Sevdiğim ayakkabıyı çalanşahıs, sadece sulu(meyvesiz) meybuz yarım kat bile olmayan kames top dandik leblebi tozu ve kaymaklı dondurma satan çok eski bakkalımız, yıllar önce kirada oturduğumuz bodrum kattaki evin müteahhiti, gecenin bi yarısı arabada bas açık arabesk dinleyen bebeler, yüksek lisans için 3 üstü ortalama getirip aynı anda çap yapan sonrasında kpss'ye girip memur olan salaklar, kıtlık varmış gibi alışveriş yapan anadolu insanı, lig tv izlediğim kahvedeki çaycı ile hep arkamdaki sandalyeye oturan küfürbaz gözlüklü ince ve kısa boylu ama bıyıklı belli ki 3 çocuk babası dayı, hiç kitap okumadan üniversite bitirenler, eskiden bayram güzeldi diyen üst jenerasyon, evin araban yazlığın olmalı diyenler, mandalinayı bile sıkamayan yarım metrelik meyve sıkacağımın mucidi, rockefellerlar, tüm iç ve dış mihraklar, illuminatiler, ayin yaparken gizli kameraya yakalanan beceriksiz türk masonları, 1. dünya savaşındaki alaman komutanlar, mahallenin en ezik ve en salak bebelerinin kaleye geçtiği mahalle maçlarında beni kaleci arkasında giden topları getirmem için bekleten mahalle abileri.
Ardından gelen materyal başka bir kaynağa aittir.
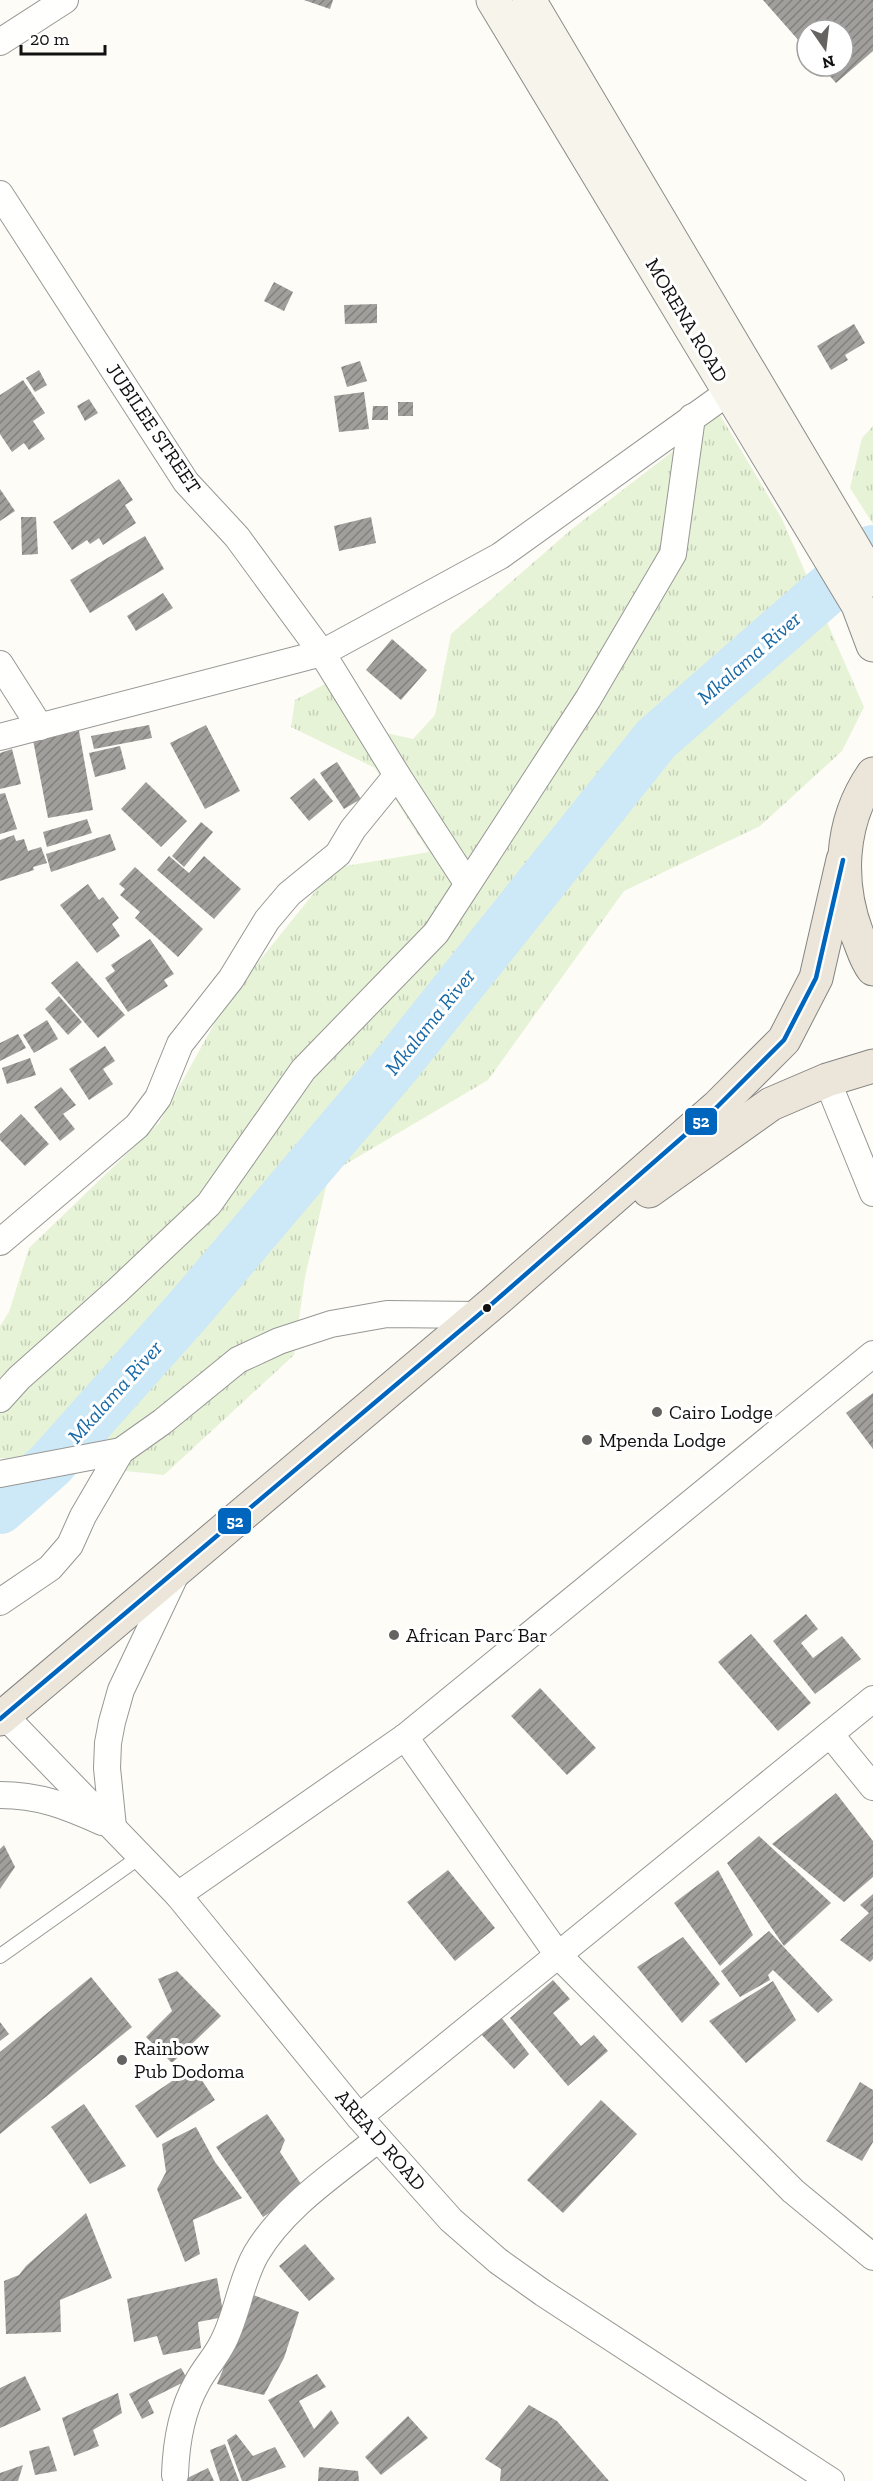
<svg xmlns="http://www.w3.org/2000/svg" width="873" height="2481" font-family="'Zilla Slab',serif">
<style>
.grass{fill:url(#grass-tufts)}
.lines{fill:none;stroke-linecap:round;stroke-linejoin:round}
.river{stroke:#cde8f7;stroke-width:50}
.building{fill:url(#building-hatch)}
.service-casing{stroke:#979795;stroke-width:16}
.minor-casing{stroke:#979795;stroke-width:28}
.secondary-casing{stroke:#8e8d8b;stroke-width:35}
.trunk-casing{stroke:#858482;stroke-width:35}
.service{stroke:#fffffe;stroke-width:14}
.minor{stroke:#fffffe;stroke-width:26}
.secondary{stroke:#f6f4eb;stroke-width:33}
.trunk{stroke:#ece5da;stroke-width:33}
.bus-1-casing{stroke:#fff;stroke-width:9}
.bus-1{stroke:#0065bd;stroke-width:4.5}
.bus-dot{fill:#111;stroke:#fff;stroke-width:2}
.poi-dot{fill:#646362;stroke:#fff;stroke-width:2}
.labels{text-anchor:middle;stroke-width:6;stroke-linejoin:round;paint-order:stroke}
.street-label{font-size:20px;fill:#111;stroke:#fff}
.poi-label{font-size:20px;fill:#111;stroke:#fff;text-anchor:start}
.water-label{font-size:21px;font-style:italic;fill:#1768a6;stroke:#fff}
.line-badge{stroke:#fff;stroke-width:2}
.badge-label{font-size:16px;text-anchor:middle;font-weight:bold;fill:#fff}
</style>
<defs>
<pattern id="grass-tufts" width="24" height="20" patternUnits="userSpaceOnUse" patternTransform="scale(1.5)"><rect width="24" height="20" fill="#e7f3d7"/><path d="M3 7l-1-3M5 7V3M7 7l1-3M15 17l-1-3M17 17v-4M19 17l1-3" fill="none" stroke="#c5cfb8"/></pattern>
<pattern id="building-hatch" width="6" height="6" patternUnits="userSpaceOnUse" patternTransform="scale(1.5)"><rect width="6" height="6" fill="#a19f9c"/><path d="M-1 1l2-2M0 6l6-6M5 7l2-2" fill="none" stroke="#82807e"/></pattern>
</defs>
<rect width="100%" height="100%" fill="#fdfcf7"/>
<g class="grass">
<path d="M720,415l62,104 82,188 -22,44 -82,75 -136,65 -136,189 -159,94 -24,103 -11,78 -130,120 -164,-17v-132l9,-14 20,-64 130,-125 68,-122 107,-133 95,-16 -54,-84 -84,-41 4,-27 43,-23 30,52 45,10 22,-24 16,-81 121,-105z"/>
<path d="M873,426v98l-23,-36 12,-50z"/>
</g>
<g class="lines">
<path class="river" d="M0,1509l50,-44 140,-157 209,-247 257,-322 217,-189"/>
</g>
<g class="building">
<path d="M304,0h29l-3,9z"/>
<path d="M763,0h110v51l-37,32 -15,-17h22v-36h-36v20z"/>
<path d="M274,282l19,10 -9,19 -20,-10z"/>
<path d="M377,304v19l-32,1 -1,-19z"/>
<path d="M854,324l11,19 -20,12 3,5 -17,10 -14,-24z"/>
<path d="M360,361l7,20 -20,6 -6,-20z"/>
<path d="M39,370l8,15 -12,7 -9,-14z"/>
<path d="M23,380l22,33 -12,8 12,18 -16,11 -5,-7 -12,9 -12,-18v-39z"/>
<path d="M364,392l5,37 -30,3 -5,-36z"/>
<path d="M89,399l9,14 -13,8 -8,-15z"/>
<rect x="398" y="402" width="15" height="14"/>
<path d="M373,406h15v14h-16z"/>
<path d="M119,479l14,21 -8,5 11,18 -33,22 -4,-7 -9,6 -3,-4 -15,10 -19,-28z"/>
<path d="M0,489l15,22 -15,10z"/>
<path d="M21,517h15l2,37 -16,1z"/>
<path d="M371,517l5,26 -37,8 -5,-25z"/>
<path d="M145,536l19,33 -74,44 -20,-33z"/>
<path d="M163,593l10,15 -37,23 -9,-15z"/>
<path d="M392,639l35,31 -26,30 -35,-30z"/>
<path d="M149,725l3,13 -58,11 -3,-13z"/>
<path d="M206,725l34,66 -35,18 -35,-66z"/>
<path d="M79,731l14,79 -45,8 -15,-78z"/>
<path d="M120,746l6,23 -31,8 -6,-24z"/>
<path d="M12,749l9,35 -21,5v-36z"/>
<path d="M337,762l24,37 -17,10 -24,-36z"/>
<path d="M314,778l19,23 -24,20 -19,-23z"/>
<path d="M146,782l41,39 -26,26 -40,-38z"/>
<path d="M5,793l12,36 -17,5v-40z"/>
<path d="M87,819l5,14 -45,14 -4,-15z"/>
<path d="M201,822l12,10 -29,35 -12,-11z"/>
<path d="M110,834l6,16 -65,22 -5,-18z"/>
<path d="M14,835l2,6 8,-2 4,12 13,-4 6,16 -14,4 1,3 -34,11v-41z"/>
<path d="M169,856l20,17 15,-17 37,33 -27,30 -57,-49z"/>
<path d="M135,867l68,62 -25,28 -43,-39 5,-6 -20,-17 5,-6 -6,-5z"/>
<path d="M88,884l11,16 4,-3 16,21 -7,6 8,12 -23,17 -37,-48z"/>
<path d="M150,939l24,35 -10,6 4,6 -40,26 -23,-34 10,-7 -4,-6z"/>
<path d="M77,961l48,54 -27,23 -47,-55z"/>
<path d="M59,996l23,26 -14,13 -23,-26z"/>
<path d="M47,1020l11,19 -24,14 -11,-18z"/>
<path d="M18,1034l8,14 -26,13v-18z"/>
<path d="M105,1046l10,15 -12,8 10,15 -24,16 -20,-31z"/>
<path d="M30,1058l6,17 -29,9 -5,-16z"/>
<path d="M61,1087l15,18 -13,9 12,15 -15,12 -26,-34z"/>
<path d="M21,1114l28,30 -24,22 -25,-26v-6z"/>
<path d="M873,1393v56l-27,-36z"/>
<path d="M806,1614l12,15 -17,14 12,15 29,-22 19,23 -46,35 -42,-53z"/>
<path d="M751,1634l60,69 -33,28 -60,-69z"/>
<path d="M540,1688l56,60 -29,27 -56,-59z"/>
<path d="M836,1793l37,48v36l-29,25 -72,-58z"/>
<path d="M759,1836l72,67 -47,43 -57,-83z"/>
<path d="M4,1845l11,22 -15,22v-40z"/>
<path d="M448,1870l47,58 -40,33 -48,-59z"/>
<path d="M718,1870l35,65 -33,31 -46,-63z"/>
<path d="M873,1894v65l-3,3 -30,-22 29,-27 -9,-8z"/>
<path d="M769,1931l64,69 -15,13 -45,-43 -5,5 2,5 -30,17 -19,-26z"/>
<path d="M683,1937l37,47 -38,39 -45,-56z"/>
<path d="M177,1971l44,45 -49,47 -26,-26 26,-26 -14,-32z"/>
<path d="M91,1977l41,50 -132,107v-82z"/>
<path d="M553,1980l17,19 -17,14 28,33 13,-11 14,16 -40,35 -58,-68z"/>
<path d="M773,1981l23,39 -50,43 -37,-42z"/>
<path d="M501,2017l28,37 -15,15 -35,-37z"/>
<path d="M0,2022l9,12 -9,7z"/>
<path d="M193,2067l22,33 -58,38 -22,-32z"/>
<path d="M860,2082l13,8v52l-11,19 -36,-20z"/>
<path d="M601,2100l36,34 -74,79 -36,-33z"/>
<path d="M84,2104l42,62 -36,18 -39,-57z"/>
<path d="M267,2114l18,26 -5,12 25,38 -42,27 -47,-70z"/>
<path d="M196,2127l19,35 27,36 -49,22 7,34 -15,8 -28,-73 9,-17 -4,-28z"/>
<path d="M86,2213l26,65 -52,22 1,32 -55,2 -2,-53 15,-6 7,-9z"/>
<path d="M305,2244l30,35 -26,22 -30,-35z"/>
<path d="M217,2278l7,39 -26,5 3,26 -38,7 -6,-19 -23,6 -7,-43z"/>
<path d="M253,2295l46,17 -15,46 -20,37 -47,-11z"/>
<path d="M181,2368l7,12 -40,20 6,13 -12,6 -13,-25z"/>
<path d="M317,2374l9,13 -27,14 15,28 17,-19 8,13 -35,35 -36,-58z"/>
<path d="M25,2376l16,34 -41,18v-40z"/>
<path d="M118,2393l4,20 -29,17 6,16 -25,10 -12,-38z"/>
<path d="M529,2405l28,16 52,60h-109l1,-12 -16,-10z"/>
<path d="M408,2416l20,22 -47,37 -16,-18z"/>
<path d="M236,2434l17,22 22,-9 11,20 -38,14h-6l-15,-41z"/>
<path d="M225,2444l14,37h-19l-10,-31z"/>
<path d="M49,2446l8,25 -22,4 -6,-24z"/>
<path d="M23,2465l-5,16h-18v-8z"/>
<path d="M319,2467l39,4 1,10h-41z"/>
<path d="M208,2468l6,13h-33z"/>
</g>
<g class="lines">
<defs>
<path id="service" d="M0,1956l141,-100"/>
<g id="minor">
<path d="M0,42l65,-42"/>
<path d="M0,194l186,288 51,55 85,116 75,122 70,108"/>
<path d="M0,664l40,63"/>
<path d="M0,737l322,-84 178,-97 230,-165"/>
<path d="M827,1080l46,113"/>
<path d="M0,1242l137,-116 21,-28 22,-54 51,-65 36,-59 22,-26 49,-40 15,-25 44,-54"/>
<path d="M0,1399l19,-21 99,-88 91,-86 94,-134 133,-137 152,-234 85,-145 19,-137"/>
<path d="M0,1474l121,-23 41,-29 76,-62 41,-19 52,-17 56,-10 91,1"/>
<path d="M0,1602l50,-34 20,-23 13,-29 38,-65"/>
<path d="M0,1711l178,184 181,222 92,103 47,41 45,32 288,188"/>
<path d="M830,1734l43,53"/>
<path d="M405,1737l153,218 235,236 80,66"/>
<path d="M0,1795c39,0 67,11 102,27"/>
<path d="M113,1827l-6,-59 1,-25 4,-21 9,-32 56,-118"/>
<path d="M178,1895l227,-158 468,-383"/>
<path d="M359,2117l514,-418"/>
<path d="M175,2475c1,-31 6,-64 22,-92 7,-14 18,-25 25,-39 15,-27 18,-62 34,-90 28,-48 80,-81 122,-115"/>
</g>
<g id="secondary">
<path d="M493,0l365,605 15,40"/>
<path d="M529,0l344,580"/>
</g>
<g id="trunk">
<path d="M873,774c-34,49 -36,111 -14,165 4,10 7,21 14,30"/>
<path d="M649,1191l122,-87 56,-24 46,-14"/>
<path d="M0,1719l494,-417 223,-195 67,-67 32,-62 27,-118"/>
</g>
</defs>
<use href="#service" class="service-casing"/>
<use href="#minor" class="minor-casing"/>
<use href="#secondary" class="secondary-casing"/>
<use href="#trunk" class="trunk-casing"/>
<use href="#service" class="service"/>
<use href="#minor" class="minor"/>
<use href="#secondary" class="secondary"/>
<use href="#trunk" class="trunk"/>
<defs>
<path id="bus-1" d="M0,1719l494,-417 223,-195 67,-67 32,-62 27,-118"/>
</defs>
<use href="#bus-1" class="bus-1-casing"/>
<use href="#bus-1" class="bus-1"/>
</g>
<circle class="bus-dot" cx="487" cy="1308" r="5"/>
<g class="poi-dot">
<circle cx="657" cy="1412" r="6"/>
<circle cx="587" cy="1440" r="6"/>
<circle cx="394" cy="1635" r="6"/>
<circle cx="122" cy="2060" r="6"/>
</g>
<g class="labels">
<g class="street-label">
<text transform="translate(687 320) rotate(59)" y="7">MORENA ROAD</text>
<text transform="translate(154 428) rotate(56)" y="7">JUBILEE STREET</text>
<text transform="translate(381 2140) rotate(49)" y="7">AREA D ROAD</text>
</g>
<g class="poi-label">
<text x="669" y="1419">Cairo Lodge</text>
<text x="599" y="1447">Mpenda Lodge</text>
<text x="406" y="1642">African Parc Bar</text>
<text x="134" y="2055">Rainbow<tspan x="134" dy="23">Pub Dodoma</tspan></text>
</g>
<g class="water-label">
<text transform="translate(749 658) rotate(-41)" y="7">Mkalama River</text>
<text transform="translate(430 1022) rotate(-51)" y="7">Mkalama River</text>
<text transform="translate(115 1392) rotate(-48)" y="7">Mkalama River</text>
</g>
</g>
<g class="line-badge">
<rect x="684" y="1107" width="34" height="29" rx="6" fill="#0065bd"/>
<rect x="217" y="1507" width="35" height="28" rx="6" fill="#0065bd"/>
</g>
<g class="badge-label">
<text x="701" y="1127">52</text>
<text x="235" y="1527">52</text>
</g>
<g transform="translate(825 48) rotate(166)"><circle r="28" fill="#ffffff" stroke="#a0a0a0" stroke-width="1.5"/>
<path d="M0-4.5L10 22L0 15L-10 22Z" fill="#646362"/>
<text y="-9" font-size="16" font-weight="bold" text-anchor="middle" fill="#111111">N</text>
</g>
<path d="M21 45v9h84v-9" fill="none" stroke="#111111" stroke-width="3"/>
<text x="30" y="45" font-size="18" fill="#111111" stroke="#ffffff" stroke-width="4.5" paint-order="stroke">20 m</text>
</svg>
Polis imdat bülent, yıllar önce babamı dolandıran taşeron, ilkokul 1'de verdiğim mandalinayı çirkin bi şekilde reddedip benim yerime mert'le oynayan tuğba, la gazete della sport'ta çalışan herhangi biri, lisede il birincisi olmam için tüm sınıf ve okulca hazırlanıp hiç adil olmayan il deneme sınavında beni kendi sınıfımda 6. yapan liseli arkadaşlarım, namuslu polis serpico'nun tüm büro arkadaşları, cücüyü dövmüş tüm figüranlar, bir arkadaşımın askerde yemekler çok kötü kantine gidip de bişeyler alsan ya ricasına şimdiye kadar elime ne sıçtın da yüzüne sıvıyım diyen maraşlı, küçükken köyde altında oturup oynadığımız kocaman söğüt ağaçlarını kesen köylüler, uçurtma avcısındaki amir, guguk kuşundaki hemşire ratched, to kill a mockingbird'deki atticus'un komşuları, tony montana'yı öldüren gözlüklü adam, dancer in the dark'taki komşu evin reisi, viconte sebastien de valmont, dog day afternoon'da sal'ı öldüren polis, mary corleone'yi öldüren pis italyan, last year at marienbad'ın senaristi, M'deki kötü adam, manhattan'daki ısaac, şipilberg ve tüm yahudi lobisinin uşakları, pier paolo pasolini, james bondların hepsi, charlie wax, gabriel shear ve bilumum amerikan ajanları ile francis lionel "lion" delbuchi'yi üzen herkes, ben de sizi, film güzeldi izleyin…




25th Hour film eleştirisi


1 yorum:

  1. filmdeki monolog ve alternatif senaryo çok güzeldi.(senin monolog daha guzel olmus) hosuma gitmeyen ise monty'nin kendini ispiyonlayan hakkındaki düşüncesinin çabuk değişmesi.kendi sevgilisinden şüpheleniyodu, nikolai amca dedi diye bi anda ukraynalıya silahı dogrulttu.broker abimizde az got degildir.jacob'a monty'i bir daha goremiyecez,hakettigini buldu lafları eder,aynı gece monty'e biz irlandalıyız sen cık gel bar acarız der.